Repubblica: “Quei novanta senza terra né nave «Siamo siciliani, fateci imbarcare»”

L’edizione odierna de “La Repubblica” si sofferma sulla novantina di persone obbligate a rimanere sotto la pioggia a guardare le poche navi che solcano semivuote lo Stretto, senza poterci salire. «Ma non siamo turisti, stiamo chiedendo solo di tornare a casa, dove paghiamo anche le tasse, dove votiamo noi e le nostre famiglie. Questo Musumeci se lo ricorda?», ripetono. A masticarla a denti stretti, tutti lavoratori. Una squadra di operai del Palermitano arriva dalla Bretagna. Il cantiere navale in cui lavoravano ha chiuso per tre settimane «ma ci hanno detto che la cosa durerà di più» e loro si sono trovati senza neanche un tetto sulla testa.
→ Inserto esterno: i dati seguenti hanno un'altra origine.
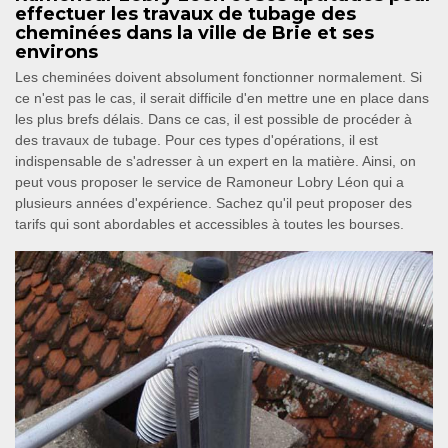
effectuer les travaux de tubage des
cheminées dans la ville de Brie et ses
environs
Les cheminées doivent absolument fonctionner normalement. Si
ce n'est pas le cas, il serait difficile d'en mettre une en place dans
les plus brefs délais. Dans ce cas, il est possible de procéder à
des travaux de tubage. Pour ces types d'opérations, il est
indispensable de s'adresser à un expert en la matière. Ainsi, on
peut vous proposer le service de Ramoneur Lobry Léon qui a
plusieurs années d'expérience. Sachez qu'il peut proposer des
tarifs qui sont abordables et accessibles à toutes les bourses.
Anche gli alloggi delle maestranze sono stati sprangati. «Cosa avremmo dovuto fare? Cercare casa in affitto?». Si sono messi in viaggio per tornare a casa, con certificazioni rilasciate dall’azienda, registrazione online al portale della Regione siciliana e documenti che hanno retto «a cinque posti di blocco da Ventimiglia a Villa San Giovanni». «Avessi una stanza in affitto, non sarei tornato — dice il più giovane — ma senza lavoro lì non saprei come vivere». Una storia che si ripete in fotocopia per buona parte dei condannati all’attesa sul piazzale di Villa San Giovanni. Caritas, associazioni, Comune, Protezione civile regionale hanno provato a fornire pasti e coperte per smorzare le tensioni e rendere meno dure le ore di stallo. Ma la primavera al Sud non è ancora arrivata e più volte a scaldarsi sono stati solo gli animi, impiccati alla girandola di soluzioni che nel corso della giornata sono state ventilate, dalla quarantena in Calabria al passaggio a scaglioni in tempi da definirsi. Una giornata di contrattazioni fra i governatori delle due regioni, Musumeci e Jole Santelli, con il ministero dell’Interno prima a mediare e poi a fare la voce grossa, alla fine ha regalato una speranza. Che ha la forma del traghetto delle 22.